• _Supplied records_:
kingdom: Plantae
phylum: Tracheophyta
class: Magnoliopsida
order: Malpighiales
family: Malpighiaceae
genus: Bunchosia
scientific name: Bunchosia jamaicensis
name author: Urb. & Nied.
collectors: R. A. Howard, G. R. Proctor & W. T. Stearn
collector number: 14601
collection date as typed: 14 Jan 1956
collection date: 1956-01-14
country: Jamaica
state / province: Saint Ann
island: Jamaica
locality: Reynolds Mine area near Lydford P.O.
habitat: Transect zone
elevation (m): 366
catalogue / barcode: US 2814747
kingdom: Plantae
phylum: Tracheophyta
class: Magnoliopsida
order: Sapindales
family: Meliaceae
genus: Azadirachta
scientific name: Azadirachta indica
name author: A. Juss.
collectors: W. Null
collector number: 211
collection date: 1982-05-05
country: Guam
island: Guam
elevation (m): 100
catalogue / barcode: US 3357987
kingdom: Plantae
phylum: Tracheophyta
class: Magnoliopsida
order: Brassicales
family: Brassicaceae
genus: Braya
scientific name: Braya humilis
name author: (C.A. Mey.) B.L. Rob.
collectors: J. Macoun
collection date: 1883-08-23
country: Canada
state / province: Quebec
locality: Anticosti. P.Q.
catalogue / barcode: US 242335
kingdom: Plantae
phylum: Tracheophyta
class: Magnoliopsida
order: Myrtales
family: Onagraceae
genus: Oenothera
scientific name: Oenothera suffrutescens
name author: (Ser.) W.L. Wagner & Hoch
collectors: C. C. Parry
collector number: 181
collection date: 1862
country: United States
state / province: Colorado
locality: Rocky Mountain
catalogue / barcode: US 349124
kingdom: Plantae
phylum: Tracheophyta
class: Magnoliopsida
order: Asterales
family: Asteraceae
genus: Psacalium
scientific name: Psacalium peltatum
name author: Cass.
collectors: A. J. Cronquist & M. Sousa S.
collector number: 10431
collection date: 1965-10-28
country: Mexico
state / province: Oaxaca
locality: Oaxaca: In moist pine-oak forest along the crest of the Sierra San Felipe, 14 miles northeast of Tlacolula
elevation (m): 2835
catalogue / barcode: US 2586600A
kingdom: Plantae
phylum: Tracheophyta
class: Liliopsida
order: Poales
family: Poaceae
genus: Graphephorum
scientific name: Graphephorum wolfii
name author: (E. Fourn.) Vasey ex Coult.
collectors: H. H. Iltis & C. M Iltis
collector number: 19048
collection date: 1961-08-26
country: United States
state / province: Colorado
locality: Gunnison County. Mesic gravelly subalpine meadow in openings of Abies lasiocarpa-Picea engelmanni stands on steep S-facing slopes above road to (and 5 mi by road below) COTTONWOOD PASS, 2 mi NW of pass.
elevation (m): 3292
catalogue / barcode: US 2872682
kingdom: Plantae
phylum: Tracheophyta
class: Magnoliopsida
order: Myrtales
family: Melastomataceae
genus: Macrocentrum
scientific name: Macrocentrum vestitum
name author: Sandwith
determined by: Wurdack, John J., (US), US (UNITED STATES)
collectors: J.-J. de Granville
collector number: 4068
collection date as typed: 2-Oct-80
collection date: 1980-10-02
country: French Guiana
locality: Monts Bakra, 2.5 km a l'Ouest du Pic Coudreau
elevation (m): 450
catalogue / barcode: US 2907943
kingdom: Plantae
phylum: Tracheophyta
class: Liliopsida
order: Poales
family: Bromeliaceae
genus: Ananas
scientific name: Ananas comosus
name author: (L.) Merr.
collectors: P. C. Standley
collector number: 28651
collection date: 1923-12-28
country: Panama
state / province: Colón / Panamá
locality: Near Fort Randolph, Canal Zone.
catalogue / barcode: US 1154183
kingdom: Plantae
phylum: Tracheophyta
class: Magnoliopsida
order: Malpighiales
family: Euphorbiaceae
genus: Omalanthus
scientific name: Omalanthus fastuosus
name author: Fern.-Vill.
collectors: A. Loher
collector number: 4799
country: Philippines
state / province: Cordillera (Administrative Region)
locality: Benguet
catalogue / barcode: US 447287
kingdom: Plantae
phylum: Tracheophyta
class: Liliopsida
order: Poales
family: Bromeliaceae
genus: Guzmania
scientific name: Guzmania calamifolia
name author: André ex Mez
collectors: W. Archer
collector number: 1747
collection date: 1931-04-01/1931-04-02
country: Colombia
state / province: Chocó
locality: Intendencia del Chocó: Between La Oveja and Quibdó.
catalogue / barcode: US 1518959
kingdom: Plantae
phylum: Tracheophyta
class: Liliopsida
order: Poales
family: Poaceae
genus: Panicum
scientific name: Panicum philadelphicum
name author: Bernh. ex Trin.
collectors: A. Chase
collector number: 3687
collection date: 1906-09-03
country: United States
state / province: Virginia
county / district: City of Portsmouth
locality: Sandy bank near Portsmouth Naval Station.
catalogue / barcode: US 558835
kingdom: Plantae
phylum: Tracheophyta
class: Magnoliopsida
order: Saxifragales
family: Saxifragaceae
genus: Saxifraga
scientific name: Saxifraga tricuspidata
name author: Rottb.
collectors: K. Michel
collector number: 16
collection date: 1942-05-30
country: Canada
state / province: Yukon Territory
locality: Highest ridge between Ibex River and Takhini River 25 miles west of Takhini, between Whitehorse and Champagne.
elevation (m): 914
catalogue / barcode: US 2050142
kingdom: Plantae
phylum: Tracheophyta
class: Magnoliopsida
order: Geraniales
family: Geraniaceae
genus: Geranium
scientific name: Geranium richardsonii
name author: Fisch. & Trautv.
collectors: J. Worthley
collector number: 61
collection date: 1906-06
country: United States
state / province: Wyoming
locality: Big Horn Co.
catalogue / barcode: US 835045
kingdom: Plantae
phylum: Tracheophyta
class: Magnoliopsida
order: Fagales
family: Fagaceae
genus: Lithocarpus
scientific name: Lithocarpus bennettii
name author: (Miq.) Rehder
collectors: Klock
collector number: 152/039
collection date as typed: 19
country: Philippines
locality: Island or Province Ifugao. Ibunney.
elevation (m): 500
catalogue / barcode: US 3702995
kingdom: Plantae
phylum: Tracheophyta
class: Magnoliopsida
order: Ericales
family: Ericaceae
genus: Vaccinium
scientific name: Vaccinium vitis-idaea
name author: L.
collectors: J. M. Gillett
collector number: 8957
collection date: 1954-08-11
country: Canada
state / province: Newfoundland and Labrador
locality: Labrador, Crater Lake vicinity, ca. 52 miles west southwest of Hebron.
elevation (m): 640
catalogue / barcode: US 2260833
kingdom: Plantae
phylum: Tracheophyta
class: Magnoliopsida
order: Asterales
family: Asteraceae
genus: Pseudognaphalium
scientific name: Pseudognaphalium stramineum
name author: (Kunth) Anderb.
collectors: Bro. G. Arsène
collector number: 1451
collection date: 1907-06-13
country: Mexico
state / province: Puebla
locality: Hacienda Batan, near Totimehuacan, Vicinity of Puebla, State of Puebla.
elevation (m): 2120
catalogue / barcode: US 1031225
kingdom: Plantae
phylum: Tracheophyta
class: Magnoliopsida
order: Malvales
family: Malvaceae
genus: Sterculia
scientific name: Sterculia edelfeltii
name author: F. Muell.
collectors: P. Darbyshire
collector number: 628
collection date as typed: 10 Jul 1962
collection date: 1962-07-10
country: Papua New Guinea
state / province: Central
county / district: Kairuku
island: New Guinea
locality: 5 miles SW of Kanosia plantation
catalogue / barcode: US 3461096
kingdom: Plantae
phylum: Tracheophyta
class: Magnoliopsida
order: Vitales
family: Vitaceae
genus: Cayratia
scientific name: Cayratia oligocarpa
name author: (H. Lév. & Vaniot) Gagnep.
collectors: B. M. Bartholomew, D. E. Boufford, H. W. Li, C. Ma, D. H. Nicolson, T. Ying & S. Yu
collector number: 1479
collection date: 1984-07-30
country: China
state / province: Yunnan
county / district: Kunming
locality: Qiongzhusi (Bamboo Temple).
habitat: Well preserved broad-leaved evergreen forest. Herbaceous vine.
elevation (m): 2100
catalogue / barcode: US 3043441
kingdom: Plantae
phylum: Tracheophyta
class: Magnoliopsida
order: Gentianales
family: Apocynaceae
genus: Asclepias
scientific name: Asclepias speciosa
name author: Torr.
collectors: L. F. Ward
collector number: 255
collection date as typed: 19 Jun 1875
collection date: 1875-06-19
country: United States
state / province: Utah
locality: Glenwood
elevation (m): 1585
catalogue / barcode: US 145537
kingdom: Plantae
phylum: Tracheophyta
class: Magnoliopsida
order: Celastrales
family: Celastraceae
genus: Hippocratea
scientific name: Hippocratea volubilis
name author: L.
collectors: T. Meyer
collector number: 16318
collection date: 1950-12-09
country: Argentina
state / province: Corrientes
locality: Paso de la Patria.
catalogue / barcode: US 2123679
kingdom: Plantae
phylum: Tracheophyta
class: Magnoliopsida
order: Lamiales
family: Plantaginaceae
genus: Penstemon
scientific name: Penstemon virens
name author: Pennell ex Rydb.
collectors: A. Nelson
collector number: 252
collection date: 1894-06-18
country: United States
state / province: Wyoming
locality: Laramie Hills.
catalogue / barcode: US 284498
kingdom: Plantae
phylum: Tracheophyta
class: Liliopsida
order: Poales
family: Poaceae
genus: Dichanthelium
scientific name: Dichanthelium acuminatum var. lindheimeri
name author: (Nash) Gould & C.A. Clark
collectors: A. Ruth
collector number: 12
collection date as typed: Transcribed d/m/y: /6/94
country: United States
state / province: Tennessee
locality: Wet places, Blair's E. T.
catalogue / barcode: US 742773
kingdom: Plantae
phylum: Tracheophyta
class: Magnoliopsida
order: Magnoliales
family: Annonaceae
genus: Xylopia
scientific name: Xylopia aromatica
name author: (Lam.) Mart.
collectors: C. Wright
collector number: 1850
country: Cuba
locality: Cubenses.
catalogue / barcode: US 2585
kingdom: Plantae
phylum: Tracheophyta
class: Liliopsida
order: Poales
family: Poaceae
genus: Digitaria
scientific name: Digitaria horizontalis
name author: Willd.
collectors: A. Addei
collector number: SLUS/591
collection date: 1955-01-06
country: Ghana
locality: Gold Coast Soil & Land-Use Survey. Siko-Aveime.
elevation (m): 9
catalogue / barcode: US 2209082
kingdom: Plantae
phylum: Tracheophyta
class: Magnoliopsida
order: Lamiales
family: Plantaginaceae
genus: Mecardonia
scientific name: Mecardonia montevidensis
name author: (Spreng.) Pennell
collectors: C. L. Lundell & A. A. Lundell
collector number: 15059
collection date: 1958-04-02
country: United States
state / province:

• _What you need to do_: Rewrite the material as a numbered list, starting at its first line and stopping after the line that contains "collector number: 14601". Leave out any blank lines.

• _Result of the task_:
1. kingdom: Plantae
2. phylum: Tracheophyta
3. class: Magnoliopsida
4. order: Malpighiales
5. family: Malpighiaceae
6. genus: Bunchosia
7. scientific name: Bunchosia jamaicensis
8. name author: Urb. & Nied.
9. collectors: R. A. Howard, G. R. Proctor & W. T. Stearn
10. collector number: 14601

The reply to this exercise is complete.